■ Material provided ■
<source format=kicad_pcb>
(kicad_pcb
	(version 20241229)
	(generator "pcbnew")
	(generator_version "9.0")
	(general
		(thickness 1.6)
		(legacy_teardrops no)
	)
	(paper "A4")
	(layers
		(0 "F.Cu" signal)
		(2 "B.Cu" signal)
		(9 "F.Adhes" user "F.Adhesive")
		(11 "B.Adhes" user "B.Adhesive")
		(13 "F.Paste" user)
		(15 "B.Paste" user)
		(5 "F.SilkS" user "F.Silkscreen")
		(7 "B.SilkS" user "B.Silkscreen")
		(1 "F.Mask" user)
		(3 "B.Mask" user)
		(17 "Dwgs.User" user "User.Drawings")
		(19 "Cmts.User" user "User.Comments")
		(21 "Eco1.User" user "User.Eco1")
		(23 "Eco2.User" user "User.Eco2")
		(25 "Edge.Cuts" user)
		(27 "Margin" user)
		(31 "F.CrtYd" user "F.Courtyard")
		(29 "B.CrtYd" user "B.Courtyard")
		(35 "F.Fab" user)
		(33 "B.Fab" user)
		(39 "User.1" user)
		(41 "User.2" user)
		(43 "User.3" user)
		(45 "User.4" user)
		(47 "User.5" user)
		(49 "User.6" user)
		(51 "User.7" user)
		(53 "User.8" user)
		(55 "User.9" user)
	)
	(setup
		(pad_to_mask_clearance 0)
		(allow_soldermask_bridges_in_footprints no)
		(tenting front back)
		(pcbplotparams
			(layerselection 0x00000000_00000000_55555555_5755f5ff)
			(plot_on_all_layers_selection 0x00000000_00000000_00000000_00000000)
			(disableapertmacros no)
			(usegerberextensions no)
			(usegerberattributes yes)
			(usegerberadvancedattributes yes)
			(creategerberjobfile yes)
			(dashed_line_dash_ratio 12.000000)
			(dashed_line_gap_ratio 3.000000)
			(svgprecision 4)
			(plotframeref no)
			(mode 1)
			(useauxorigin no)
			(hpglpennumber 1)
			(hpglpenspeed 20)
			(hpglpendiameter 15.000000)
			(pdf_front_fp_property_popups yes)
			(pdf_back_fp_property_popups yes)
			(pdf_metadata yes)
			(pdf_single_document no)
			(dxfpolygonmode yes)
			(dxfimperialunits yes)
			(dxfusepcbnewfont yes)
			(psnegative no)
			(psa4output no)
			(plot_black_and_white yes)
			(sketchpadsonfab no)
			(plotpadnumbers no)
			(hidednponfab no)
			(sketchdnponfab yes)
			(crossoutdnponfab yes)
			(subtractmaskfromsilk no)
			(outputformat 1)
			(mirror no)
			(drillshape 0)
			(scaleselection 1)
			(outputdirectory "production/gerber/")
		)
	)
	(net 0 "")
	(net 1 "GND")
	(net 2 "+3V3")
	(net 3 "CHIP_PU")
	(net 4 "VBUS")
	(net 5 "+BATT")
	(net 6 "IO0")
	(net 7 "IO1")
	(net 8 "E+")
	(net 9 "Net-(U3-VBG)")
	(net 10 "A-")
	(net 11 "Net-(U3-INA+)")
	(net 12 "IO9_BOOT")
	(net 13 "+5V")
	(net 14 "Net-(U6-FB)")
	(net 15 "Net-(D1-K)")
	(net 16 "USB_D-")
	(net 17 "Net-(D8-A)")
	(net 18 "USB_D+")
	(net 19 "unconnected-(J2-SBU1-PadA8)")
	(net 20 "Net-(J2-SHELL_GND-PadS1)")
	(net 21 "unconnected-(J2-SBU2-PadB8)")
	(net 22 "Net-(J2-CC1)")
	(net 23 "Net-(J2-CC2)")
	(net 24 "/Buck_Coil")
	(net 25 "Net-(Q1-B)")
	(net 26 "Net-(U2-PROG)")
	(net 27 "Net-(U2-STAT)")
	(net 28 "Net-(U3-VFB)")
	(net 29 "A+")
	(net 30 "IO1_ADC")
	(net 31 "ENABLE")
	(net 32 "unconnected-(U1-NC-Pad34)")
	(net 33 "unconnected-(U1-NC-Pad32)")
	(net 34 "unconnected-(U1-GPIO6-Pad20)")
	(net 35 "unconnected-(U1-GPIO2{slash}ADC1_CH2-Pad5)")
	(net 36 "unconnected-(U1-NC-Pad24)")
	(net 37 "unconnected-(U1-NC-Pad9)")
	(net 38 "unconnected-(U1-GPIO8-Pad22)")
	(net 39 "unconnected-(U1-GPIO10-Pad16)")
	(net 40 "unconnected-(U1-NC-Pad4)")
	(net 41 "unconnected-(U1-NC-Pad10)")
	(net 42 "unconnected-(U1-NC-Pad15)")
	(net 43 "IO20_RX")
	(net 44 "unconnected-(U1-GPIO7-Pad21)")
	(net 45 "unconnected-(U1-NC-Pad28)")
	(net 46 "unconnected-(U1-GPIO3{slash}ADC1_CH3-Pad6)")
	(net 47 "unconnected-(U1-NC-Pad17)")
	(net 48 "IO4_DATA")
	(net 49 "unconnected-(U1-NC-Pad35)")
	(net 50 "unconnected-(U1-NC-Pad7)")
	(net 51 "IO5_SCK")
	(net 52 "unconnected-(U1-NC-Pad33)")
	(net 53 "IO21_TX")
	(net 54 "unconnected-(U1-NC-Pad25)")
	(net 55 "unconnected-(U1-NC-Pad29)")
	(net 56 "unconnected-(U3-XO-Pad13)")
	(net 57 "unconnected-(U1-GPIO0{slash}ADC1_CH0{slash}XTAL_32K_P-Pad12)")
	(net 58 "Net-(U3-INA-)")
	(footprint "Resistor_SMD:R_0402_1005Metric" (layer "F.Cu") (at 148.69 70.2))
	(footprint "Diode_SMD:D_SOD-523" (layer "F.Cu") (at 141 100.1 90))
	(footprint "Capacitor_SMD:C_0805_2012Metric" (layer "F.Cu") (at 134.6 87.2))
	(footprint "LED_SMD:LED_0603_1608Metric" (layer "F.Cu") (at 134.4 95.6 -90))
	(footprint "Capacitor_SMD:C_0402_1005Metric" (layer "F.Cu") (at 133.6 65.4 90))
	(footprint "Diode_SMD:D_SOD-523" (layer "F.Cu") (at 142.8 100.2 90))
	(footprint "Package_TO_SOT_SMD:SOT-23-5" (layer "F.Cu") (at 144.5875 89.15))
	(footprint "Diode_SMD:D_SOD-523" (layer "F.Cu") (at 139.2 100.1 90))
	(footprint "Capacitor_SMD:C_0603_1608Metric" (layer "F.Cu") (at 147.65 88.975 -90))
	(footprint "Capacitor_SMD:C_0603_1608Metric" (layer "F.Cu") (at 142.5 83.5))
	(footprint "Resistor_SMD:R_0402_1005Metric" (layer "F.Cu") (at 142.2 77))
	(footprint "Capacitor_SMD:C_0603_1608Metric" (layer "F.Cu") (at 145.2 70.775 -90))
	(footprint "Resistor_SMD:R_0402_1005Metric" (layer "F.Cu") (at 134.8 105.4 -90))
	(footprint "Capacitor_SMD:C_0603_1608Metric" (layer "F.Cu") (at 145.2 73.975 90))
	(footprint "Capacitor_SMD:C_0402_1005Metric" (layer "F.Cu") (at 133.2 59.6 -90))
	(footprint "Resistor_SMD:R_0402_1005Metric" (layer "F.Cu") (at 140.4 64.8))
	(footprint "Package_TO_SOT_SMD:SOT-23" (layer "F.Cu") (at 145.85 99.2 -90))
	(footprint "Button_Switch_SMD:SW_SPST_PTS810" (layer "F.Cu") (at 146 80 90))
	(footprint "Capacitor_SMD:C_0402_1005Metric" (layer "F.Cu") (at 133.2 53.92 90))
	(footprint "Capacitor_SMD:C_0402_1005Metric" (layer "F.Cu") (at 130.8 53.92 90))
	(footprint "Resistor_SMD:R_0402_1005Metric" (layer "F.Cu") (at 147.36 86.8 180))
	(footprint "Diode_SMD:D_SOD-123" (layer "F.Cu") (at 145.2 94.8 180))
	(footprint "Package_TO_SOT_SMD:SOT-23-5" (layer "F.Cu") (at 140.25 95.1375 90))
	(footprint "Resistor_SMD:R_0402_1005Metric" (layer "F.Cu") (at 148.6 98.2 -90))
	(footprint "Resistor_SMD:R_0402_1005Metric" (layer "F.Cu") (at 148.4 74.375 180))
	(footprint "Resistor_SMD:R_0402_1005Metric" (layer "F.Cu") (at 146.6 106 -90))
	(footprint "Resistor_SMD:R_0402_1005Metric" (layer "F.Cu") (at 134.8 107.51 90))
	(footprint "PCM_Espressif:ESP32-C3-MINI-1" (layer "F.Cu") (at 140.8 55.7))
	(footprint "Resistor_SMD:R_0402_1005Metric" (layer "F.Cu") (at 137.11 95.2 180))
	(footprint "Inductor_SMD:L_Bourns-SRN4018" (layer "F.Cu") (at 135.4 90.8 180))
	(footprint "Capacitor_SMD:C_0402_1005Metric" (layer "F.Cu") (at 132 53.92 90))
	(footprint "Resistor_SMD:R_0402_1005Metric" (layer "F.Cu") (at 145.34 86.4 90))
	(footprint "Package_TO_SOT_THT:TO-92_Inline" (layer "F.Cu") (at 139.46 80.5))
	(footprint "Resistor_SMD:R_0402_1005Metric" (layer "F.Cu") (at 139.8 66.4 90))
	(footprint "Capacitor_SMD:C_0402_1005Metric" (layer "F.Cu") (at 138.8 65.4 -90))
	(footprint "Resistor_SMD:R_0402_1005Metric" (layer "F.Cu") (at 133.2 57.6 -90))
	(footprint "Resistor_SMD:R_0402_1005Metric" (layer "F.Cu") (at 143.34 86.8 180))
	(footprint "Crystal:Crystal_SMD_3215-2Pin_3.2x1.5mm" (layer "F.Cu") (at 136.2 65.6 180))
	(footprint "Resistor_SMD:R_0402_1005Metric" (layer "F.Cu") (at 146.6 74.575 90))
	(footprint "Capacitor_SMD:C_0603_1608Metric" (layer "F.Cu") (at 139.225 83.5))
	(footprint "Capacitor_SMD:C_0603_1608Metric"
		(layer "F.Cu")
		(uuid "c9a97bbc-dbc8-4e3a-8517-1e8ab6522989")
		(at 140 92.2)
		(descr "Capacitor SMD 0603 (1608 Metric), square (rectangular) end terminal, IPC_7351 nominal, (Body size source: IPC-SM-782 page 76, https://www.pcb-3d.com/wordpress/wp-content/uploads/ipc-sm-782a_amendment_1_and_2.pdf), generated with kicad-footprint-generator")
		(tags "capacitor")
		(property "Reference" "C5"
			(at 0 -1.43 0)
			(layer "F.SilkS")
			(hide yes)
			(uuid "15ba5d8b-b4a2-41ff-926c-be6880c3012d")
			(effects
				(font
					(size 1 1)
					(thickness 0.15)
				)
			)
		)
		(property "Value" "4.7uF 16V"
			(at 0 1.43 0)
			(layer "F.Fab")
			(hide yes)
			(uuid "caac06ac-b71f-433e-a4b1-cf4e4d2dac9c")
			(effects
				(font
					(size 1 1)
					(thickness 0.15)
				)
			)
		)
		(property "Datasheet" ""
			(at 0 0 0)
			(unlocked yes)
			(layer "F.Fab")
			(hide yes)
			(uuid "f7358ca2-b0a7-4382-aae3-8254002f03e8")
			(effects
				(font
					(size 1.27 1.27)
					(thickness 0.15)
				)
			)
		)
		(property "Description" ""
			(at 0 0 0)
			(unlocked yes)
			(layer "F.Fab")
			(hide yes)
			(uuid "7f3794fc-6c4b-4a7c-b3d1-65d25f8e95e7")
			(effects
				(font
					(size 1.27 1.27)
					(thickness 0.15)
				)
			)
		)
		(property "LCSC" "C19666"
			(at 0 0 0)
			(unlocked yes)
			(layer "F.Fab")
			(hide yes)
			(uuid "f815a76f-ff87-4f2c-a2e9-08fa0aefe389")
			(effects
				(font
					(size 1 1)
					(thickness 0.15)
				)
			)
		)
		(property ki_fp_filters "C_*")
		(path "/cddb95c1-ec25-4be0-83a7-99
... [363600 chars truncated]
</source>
==
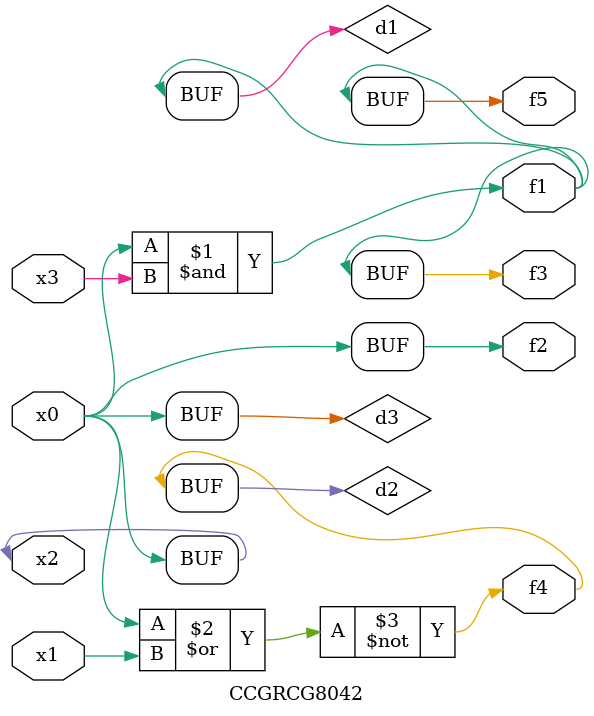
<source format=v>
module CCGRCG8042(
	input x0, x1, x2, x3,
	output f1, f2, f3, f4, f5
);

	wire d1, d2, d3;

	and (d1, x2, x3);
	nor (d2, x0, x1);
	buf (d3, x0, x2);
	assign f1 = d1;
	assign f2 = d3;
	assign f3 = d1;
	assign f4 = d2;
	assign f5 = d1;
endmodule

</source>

■ What this task involves ■
Which lines above run from the one containing "<source format=kicad_pcb>" down to the one containing "(usegerberattributes yes)"? Repeat exactly those, both ends included, and nothing else.

■ Output for this exercise ■
<source format=kicad_pcb>
(kicad_pcb
	(version 20241229)
	(generator "pcbnew")
	(generator_version "9.0")
	(general
		(thickness 1.6)
		(legacy_teardrops no)
	)
	(paper "A4")
	(layers
		(0 "F.Cu" signal)
		(2 "B.Cu" signal)
		(9 "F.Adhes" user "F.Adhesive")
		(11 "B.Adhes" user "B.Adhesive")
		(13 "F.Paste" user)
		(15 "B.Paste" user)
		(5 "F.SilkS" user "F.Silkscreen")
		(7 "B.SilkS" user "B.Silkscreen")
		(1 "F.Mask" user)
		(3 "B.Mask" user)
		(17 "Dwgs.User" user "User.Drawings")
		(19 "Cmts.User" user "User.Comments")
		(21 "Eco1.User" user "User.Eco1")
		(23 "Eco2.User" user "User.Eco2")
		(25 "Edge.Cuts" user)
		(27 "Margin" user)
		(31 "F.CrtYd" user "F.Courtyard")
		(29 "B.CrtYd" user "B.Courtyard")
		(35 "F.Fab" user)
		(33 "B.Fab" user)
		(39 "User.1" user)
		(41 "User.2" user)
		(43 "User.3" user)
		(45 "User.4" user)
		(47 "User.5" user)
		(49 "User.6" user)
		(51 "User.7" user)
		(53 "User.8" user)
		(55 "User.9" user)
	)
	(setup
		(pad_to_mask_clearance 0)
		(allow_soldermask_bridges_in_footprints no)
		(tenting front back)
		(pcbplotparams
			(layerselection 0x00000000_00000000_55555555_5755f5ff)
			(plot_on_all_layers_selection 0x00000000_00000000_00000000_00000000)
			(disableapertmacros no)
			(usegerberextensions no)
			(usegerberattributes yes)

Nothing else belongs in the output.